I just plugged it into my ti89, it doesn't directly solve it, but it does reduce it to the form int(bunch of y shit dy)=x+C, if you care to see it. potato quality image
part 2, also used pi as the constant, and the @15 or @14 or whatever is the calculator displaying the constant of integration
and finally, heres a translation (sorry i don't know latex)

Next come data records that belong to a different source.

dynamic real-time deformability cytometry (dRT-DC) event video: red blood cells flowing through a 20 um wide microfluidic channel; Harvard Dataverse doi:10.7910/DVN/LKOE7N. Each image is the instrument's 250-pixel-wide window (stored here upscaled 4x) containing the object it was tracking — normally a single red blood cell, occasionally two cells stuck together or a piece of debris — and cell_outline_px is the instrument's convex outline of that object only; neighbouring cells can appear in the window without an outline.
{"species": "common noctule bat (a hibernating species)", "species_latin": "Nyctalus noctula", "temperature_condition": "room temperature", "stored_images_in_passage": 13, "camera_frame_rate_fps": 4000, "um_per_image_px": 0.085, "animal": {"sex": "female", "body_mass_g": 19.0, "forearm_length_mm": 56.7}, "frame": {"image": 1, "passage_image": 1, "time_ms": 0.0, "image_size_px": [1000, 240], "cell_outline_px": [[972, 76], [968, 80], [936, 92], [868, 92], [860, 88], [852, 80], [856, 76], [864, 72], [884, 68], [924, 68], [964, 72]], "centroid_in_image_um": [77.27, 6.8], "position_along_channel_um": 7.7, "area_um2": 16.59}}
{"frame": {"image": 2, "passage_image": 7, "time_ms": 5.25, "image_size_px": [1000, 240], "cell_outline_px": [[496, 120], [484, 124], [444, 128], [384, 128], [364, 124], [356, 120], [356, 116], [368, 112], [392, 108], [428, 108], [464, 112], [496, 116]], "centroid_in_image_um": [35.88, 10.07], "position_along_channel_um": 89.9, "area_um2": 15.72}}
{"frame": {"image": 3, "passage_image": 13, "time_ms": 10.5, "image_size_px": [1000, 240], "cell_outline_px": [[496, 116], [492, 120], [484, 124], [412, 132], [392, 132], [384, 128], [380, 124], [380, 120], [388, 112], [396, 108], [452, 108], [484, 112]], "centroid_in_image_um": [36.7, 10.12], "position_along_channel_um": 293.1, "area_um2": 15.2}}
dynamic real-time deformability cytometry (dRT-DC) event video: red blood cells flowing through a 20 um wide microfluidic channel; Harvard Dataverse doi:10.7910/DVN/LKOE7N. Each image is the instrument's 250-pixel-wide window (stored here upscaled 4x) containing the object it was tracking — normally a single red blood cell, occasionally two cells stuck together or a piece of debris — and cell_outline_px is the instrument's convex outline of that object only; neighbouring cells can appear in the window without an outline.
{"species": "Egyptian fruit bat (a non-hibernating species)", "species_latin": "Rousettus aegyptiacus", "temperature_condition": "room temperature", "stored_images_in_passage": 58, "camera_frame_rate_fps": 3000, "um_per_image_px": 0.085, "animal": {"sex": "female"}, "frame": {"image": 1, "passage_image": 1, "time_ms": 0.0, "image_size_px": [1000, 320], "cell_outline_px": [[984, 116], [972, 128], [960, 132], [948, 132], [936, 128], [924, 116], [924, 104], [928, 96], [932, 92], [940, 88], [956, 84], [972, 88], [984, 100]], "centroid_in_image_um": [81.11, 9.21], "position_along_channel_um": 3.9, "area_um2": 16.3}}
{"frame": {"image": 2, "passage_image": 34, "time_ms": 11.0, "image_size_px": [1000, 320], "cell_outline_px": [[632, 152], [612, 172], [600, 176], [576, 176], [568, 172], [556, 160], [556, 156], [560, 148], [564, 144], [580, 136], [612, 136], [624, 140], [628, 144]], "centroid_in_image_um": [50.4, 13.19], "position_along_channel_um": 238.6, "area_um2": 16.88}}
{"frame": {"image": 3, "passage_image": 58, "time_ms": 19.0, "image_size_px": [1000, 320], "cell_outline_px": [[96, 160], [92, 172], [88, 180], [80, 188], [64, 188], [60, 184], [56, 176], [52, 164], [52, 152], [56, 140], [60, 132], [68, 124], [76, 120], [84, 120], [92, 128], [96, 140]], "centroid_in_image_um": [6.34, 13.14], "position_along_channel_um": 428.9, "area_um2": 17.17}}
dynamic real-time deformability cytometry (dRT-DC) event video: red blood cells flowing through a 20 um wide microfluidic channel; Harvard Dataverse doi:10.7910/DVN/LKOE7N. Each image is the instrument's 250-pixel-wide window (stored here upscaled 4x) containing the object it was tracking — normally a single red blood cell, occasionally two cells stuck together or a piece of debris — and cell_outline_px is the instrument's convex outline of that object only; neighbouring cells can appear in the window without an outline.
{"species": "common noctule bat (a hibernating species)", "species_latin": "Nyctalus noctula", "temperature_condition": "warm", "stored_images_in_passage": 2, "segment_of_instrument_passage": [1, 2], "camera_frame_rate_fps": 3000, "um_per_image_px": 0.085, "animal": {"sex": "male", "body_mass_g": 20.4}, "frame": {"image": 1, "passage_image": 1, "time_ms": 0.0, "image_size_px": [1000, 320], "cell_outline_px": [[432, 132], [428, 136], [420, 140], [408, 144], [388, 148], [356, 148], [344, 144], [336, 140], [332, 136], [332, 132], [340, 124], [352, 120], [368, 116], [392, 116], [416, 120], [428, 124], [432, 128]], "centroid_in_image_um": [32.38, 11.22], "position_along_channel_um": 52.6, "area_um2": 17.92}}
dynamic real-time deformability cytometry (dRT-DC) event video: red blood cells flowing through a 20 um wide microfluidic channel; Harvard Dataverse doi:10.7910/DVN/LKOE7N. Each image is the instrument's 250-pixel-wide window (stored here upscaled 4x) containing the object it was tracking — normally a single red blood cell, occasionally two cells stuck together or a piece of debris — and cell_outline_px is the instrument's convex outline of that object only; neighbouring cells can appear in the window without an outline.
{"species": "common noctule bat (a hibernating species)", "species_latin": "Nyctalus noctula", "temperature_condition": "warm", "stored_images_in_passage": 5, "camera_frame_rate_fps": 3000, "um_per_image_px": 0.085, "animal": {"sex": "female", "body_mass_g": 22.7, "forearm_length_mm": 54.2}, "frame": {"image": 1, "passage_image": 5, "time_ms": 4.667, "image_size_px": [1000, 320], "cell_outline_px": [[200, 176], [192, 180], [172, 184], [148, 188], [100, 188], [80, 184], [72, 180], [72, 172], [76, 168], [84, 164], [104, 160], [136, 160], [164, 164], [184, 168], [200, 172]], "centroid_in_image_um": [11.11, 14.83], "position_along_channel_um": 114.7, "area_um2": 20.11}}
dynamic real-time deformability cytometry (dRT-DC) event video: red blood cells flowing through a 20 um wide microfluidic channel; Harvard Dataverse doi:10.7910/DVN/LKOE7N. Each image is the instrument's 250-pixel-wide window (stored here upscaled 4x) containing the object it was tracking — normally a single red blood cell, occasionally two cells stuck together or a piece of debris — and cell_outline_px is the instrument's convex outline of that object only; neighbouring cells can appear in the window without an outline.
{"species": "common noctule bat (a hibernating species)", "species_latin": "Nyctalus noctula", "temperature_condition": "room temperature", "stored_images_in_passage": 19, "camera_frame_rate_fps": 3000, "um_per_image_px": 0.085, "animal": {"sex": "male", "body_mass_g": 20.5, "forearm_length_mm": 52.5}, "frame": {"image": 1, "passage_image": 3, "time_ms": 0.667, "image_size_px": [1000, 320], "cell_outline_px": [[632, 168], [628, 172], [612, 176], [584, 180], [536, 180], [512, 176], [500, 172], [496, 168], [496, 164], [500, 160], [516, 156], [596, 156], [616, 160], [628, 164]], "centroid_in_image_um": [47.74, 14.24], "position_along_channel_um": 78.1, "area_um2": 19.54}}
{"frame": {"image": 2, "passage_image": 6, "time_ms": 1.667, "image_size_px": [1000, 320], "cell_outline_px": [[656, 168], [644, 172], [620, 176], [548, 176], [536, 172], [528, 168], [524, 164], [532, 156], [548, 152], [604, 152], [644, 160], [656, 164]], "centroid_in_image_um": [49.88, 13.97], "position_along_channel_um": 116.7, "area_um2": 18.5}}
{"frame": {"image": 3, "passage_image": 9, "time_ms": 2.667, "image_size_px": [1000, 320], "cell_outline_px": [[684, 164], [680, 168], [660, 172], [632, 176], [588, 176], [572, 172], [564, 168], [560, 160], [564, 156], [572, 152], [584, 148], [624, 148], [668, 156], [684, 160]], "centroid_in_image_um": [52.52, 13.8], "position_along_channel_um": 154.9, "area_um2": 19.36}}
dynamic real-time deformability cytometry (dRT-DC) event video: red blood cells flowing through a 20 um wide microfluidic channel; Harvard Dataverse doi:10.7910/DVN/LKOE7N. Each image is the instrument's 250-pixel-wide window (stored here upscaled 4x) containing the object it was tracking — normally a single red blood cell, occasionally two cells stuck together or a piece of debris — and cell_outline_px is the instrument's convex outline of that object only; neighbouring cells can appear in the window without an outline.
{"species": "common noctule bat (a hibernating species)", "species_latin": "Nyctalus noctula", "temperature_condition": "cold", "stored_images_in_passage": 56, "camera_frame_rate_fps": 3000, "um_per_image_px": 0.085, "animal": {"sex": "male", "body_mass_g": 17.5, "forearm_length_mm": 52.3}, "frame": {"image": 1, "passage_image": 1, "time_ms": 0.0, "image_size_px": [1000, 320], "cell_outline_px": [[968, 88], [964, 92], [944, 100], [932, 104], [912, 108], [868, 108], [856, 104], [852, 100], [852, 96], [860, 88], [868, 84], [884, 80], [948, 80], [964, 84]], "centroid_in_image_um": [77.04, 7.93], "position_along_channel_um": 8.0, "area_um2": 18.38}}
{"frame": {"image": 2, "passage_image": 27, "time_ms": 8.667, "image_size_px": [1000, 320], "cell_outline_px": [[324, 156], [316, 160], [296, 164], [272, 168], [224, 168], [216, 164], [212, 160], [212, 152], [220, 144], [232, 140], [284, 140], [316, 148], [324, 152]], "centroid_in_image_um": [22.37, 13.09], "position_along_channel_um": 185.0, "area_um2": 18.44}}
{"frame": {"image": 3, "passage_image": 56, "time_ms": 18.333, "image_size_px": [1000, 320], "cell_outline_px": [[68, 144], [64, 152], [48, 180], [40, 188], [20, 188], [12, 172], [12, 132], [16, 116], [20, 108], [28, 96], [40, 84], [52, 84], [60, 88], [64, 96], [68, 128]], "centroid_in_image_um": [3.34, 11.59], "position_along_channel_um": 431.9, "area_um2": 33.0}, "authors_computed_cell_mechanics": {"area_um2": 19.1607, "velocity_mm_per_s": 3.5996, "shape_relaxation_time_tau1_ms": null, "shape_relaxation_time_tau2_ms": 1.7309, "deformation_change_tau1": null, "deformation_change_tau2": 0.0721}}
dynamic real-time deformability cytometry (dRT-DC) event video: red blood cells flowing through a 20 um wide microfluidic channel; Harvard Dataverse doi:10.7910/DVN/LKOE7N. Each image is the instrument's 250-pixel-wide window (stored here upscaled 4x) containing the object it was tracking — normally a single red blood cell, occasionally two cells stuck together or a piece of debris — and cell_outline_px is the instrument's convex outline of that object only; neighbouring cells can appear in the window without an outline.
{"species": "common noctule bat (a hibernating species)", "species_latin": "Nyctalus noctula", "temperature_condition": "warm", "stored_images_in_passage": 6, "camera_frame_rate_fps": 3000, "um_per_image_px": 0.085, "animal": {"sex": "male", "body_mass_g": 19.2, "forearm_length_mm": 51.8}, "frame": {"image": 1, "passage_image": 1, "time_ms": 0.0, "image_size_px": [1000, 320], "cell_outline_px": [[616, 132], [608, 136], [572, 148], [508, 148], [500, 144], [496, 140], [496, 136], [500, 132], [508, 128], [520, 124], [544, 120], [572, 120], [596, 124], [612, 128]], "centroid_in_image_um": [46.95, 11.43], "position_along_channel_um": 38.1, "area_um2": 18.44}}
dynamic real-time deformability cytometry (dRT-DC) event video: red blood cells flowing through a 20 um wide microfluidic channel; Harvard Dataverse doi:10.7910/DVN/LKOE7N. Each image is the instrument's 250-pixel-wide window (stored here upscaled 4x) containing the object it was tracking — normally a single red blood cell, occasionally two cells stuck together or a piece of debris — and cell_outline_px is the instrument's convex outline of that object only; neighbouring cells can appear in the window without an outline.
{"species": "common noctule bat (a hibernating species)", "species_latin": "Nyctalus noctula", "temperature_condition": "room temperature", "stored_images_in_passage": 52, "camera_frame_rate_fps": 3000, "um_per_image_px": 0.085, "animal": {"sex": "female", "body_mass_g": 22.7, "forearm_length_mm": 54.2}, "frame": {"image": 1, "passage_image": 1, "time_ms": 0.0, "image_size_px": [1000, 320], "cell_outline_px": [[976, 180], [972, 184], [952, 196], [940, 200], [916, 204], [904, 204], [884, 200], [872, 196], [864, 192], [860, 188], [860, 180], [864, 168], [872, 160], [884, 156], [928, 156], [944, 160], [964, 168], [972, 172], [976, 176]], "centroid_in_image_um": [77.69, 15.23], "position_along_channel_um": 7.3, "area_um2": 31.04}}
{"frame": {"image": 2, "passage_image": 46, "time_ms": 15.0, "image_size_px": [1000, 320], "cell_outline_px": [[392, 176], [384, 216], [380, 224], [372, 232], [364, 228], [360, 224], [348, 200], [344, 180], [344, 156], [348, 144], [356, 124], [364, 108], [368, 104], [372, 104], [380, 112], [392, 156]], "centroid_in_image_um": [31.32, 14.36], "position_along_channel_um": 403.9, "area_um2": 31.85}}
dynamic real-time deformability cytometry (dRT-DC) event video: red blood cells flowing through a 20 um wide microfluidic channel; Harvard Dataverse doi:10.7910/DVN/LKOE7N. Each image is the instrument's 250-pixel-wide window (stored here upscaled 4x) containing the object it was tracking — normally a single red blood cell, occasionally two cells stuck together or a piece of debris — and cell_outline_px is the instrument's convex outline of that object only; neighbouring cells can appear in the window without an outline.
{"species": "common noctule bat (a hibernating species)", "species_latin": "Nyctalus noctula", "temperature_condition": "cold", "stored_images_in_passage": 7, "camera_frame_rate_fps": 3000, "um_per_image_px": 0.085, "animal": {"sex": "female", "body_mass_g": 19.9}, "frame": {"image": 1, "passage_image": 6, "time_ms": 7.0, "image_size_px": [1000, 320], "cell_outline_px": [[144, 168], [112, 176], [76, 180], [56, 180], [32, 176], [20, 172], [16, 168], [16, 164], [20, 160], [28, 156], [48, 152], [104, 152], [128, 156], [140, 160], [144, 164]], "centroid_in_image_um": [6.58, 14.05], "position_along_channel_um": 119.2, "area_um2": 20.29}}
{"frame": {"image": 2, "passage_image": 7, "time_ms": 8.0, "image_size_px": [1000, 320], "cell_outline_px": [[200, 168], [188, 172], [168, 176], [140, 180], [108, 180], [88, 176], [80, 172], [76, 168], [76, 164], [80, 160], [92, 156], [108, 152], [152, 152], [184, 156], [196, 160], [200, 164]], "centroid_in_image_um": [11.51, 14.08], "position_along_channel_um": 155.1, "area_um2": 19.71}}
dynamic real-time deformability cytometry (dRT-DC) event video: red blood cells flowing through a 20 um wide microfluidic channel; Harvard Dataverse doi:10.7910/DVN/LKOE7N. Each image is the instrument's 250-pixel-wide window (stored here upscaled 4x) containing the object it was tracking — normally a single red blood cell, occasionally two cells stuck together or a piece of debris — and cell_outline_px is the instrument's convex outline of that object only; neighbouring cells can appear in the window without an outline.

integral(1/[sqrt(2ln[y-pi]+2ln[y]+C)]dy) = x+C
>>8491211
you can integrate it once after multiplying through by y'. you get 1/2 (y')^2 on the left and log( y*(y-c) ) on the right. You could multiply through by 2 and take the square root to get y' on the left, but finding an anti-derivative of sqrt(log) seems pretty tough. Worth a shot maybe.
>>8491906
>1/2 (y')^2 on the left and log( y*(y-c) ) on the right
how do you get that? lf l multiply by y' l get:
y''·y' = y'/y + y'/(y-c)
>integrate
y' = ln(y) + ln(y-c) + C
Pic related movement (x(t),y(t)) would describe being x(t) : x'' = 1/y + 1/(x-c) and y(t) y'' = 1/y + 1/(y-c). Kind of reminds me of the lissajous figures
>>8491929
nvm l'm retarded, it's 1/2 (y')^2
>>8491211
If you solve it numerically, it oscillates around (c/2). For y(0) close to c/2, it's close to sinusoidal; as y(0) gets larger, it becomes more triangular.